Ele afirmou que a comunidade libanesa recebeu a notícia com grande desânimo, evidenciando o sofrimento de inúmeros amigos e familiares que residem em áreas de conflito. A família de Manal chegou a abandonar sua casa em virtude dos ataques, mas decidiu retornar devido ao cessar-fogo em vigor.
Farhat descreveu os ataques israelenses como um verdadeiro massacre contra os libaneses. “Israel tem bombardeado a geografia do Líbano, sua memória, mesquitas, cemitérios e residências civis.
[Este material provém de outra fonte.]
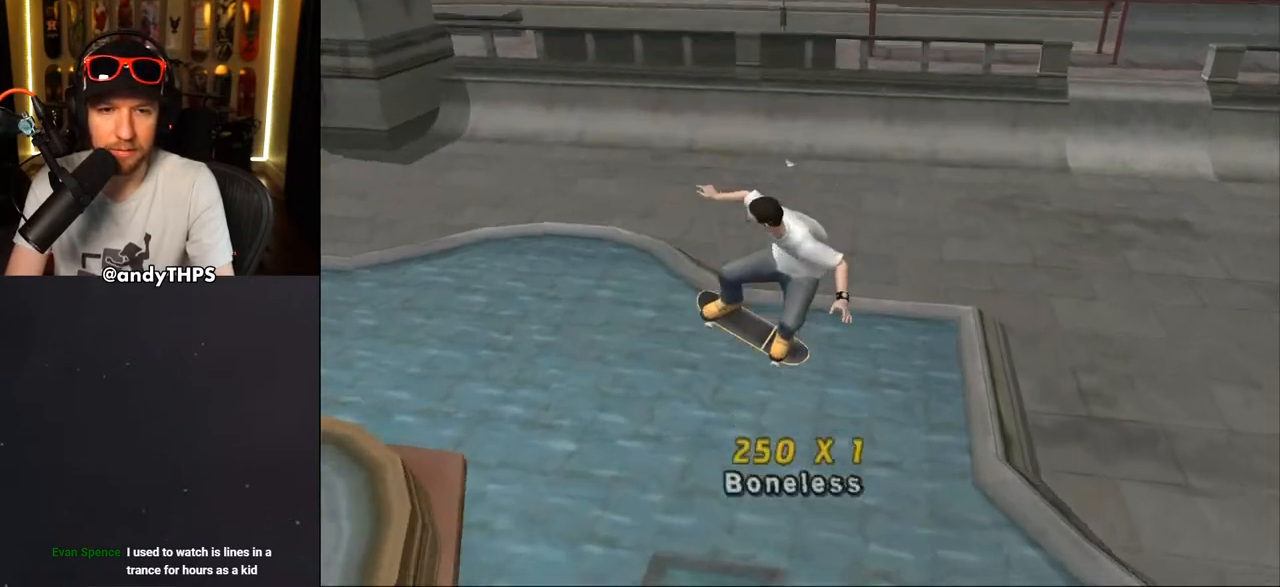
{"buttons": ["CROSS", "R1", "DPAD_DOWN"], "left_stick": "center", "right_stick": "center", "events": [[150, "CROSS", "down"], [200, "R1", "down"], [267, "DPAD_DOWN", "down"], [317, "R1", "up"], [367, "DPAD_LEFT", "down"], [367, "L1", "down"], [483, "DPAD_LEFT", "up"], [483, "L1", "up"], [483, "R1", "down"]]}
Não existe nenhum lugar seguro no sul do Líbano ou na capital Beirute. A situação é semelhante ao genocídio que ocorreu na Faixa de Gaza”, enfatizou o jornalista à Agência Brasil.
Farhat compartilhou que a família de Ghassan e Manal era uma parte muito querida da comunidade libanesa em Foz do Iguaçu (PR). Na última comunicação antes de deixarem o Brasil, Ghassan mencionou o desejo de se estabelecer no Líbano.
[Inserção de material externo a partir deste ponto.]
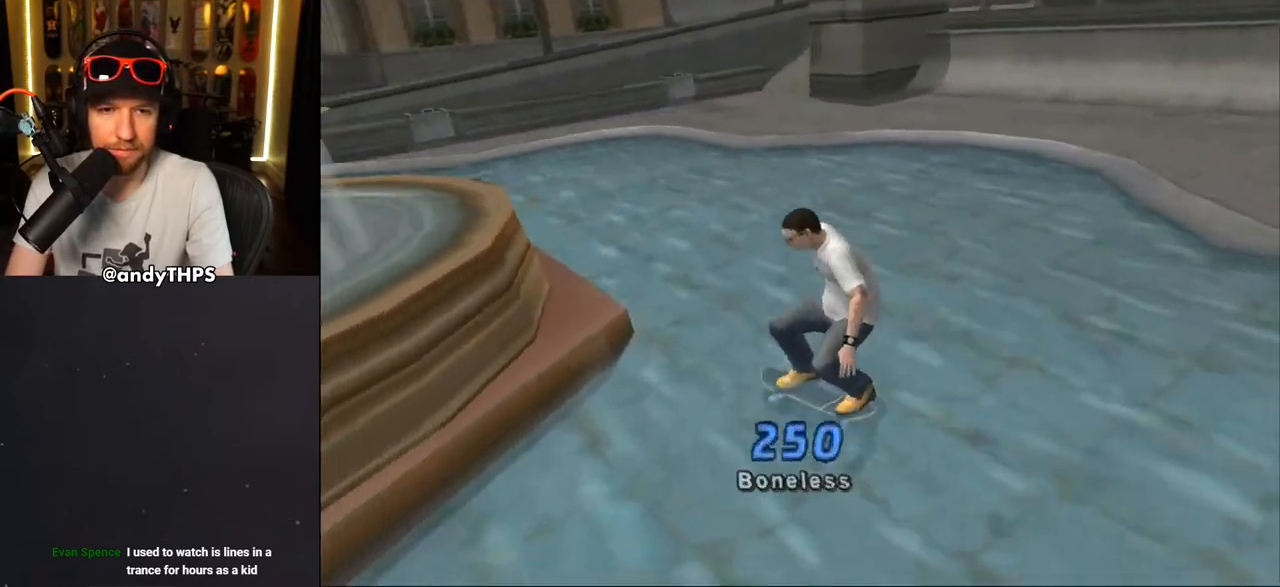
{"buttons": ["CROSS"], "left_stick": "center", "right_stick": "center", "events": [[33, "DPAD_DOWN", "up"], [50, "R1", "up"], [117, "DPAD_DOWN", "down"], [183, "DPAD_DOWN", "up"], [300, "DPAD_RIGHT", "down"], [333, "DPAD_DOWN", "down"], [500, "DPAD_DOWN", "up"], [500, "DPAD_RIGHT", "up"]]}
“O objetivo dele era construir uma vida estável no Líbano, utilizando os recursos que conseguiu [trabalhando no comércio aqui no Brasil]. Ele almejava prestar mais atenção à sua vida e à de sua família, buscando algo que lhe permitisse dedicar mais tempo aos estudos e à vida social”, relembrou Farhat, que reside no país há 25 anos e faz parte da comunidade libanesa na cidade.
O jornalista mencionou que Ghassan tinha interesse em pesquisa e redação de artigos, sem se envolver em questões políticas ou militares. “Eles viveram aqui de 1998 até 2010, aproximadamente. Eu os conheci aqui; ele havia escrito um livro sobre a crise econômica global e eu o entrevistei, estabelecendo uma amizade”, contou.
“Ele era empresário e um ativista na comunidade libanesa, atuando em causas humanitárias e participando de eventos sociais. Era uma pessoa intelectual, culta, com amplo conhecimento nas áreas cultural e econômica. Ele era bastante respeitado na comunidade e era muito apreciado por todos”, afirmou.
Ofensivas israelenses no Líbano
O Líbano vem enfrentando ataques israelenses em meio a uma ofensiva conduzida por Estados Unidos e Israel contra diversas nações da região. Foi um desses ataques israelenses que resultou na morte da família em sua casa, localizada no distrito de Bint Jeil, no sul do Líbano. A informação foi confirmada pela noite de segunda-feira (27) pelo Ministério das Relações Exteriores do Brasil.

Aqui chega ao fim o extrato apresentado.